==== RECORDS SUPPLIED ====
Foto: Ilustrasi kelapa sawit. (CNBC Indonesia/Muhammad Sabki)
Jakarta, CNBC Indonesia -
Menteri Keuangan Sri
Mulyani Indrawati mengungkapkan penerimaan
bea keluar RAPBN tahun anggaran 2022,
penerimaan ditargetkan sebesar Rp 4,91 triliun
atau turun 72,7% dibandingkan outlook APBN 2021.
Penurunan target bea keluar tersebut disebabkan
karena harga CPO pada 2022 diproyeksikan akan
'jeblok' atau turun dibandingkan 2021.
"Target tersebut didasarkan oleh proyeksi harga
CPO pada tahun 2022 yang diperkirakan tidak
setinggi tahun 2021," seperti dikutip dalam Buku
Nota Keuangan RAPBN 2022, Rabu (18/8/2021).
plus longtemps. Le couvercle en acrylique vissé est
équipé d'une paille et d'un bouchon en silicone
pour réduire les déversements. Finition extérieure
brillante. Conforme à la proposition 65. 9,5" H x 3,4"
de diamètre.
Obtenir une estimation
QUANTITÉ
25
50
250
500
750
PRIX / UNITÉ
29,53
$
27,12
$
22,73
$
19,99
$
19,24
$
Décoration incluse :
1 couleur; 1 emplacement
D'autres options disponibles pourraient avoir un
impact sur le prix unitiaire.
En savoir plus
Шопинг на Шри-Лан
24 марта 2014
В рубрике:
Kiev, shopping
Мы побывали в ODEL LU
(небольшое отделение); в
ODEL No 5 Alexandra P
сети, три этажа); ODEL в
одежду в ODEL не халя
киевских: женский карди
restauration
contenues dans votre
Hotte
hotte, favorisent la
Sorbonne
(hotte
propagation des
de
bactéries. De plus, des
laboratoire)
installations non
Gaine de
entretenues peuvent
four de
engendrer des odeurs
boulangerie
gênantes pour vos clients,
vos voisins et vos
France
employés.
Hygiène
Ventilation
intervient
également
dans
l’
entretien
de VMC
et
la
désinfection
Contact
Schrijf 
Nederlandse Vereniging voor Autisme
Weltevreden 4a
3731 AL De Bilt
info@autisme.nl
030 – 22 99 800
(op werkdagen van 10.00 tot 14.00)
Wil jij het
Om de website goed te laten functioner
====
==== RECORDS SUPPLIED ====
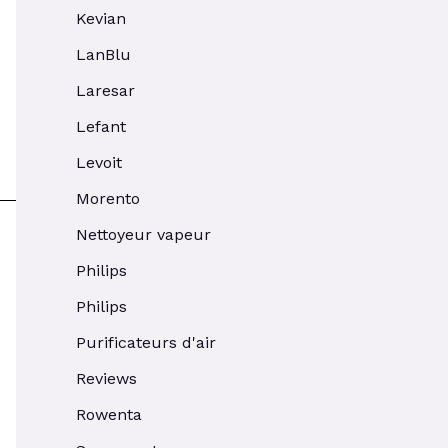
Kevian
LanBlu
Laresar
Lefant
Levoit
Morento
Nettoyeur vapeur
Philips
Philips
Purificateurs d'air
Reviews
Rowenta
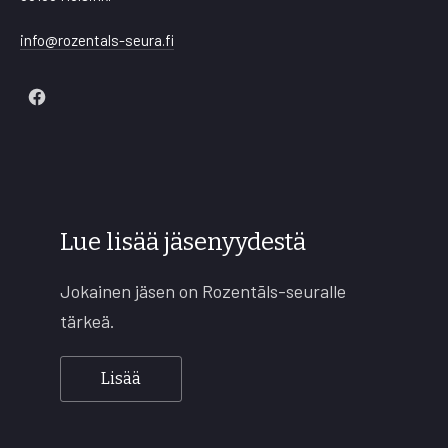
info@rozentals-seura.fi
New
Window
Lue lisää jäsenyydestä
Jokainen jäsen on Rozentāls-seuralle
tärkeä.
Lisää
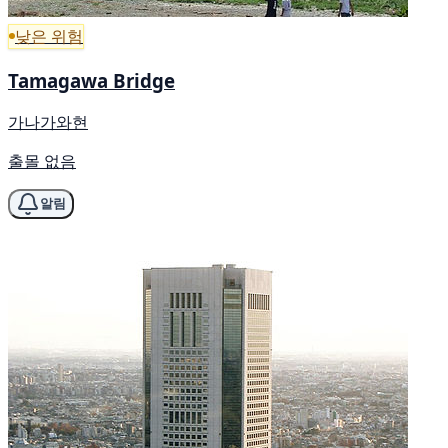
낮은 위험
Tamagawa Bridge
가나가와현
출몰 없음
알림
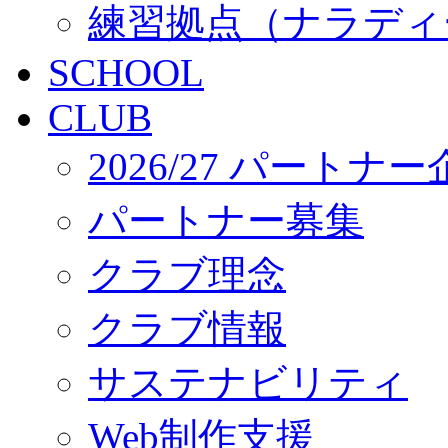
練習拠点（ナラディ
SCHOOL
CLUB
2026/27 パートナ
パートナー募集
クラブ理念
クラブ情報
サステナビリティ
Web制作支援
====
**PROBLEM DETAILS**
Only lines holding the word "pada" are wanted here; copy each from the listing.

**EXERCISE RESPONSE**
karena harga CPO pada 2022 diproyeksikan akan
CPO pada tahun 2022 yang diperkirakan tidak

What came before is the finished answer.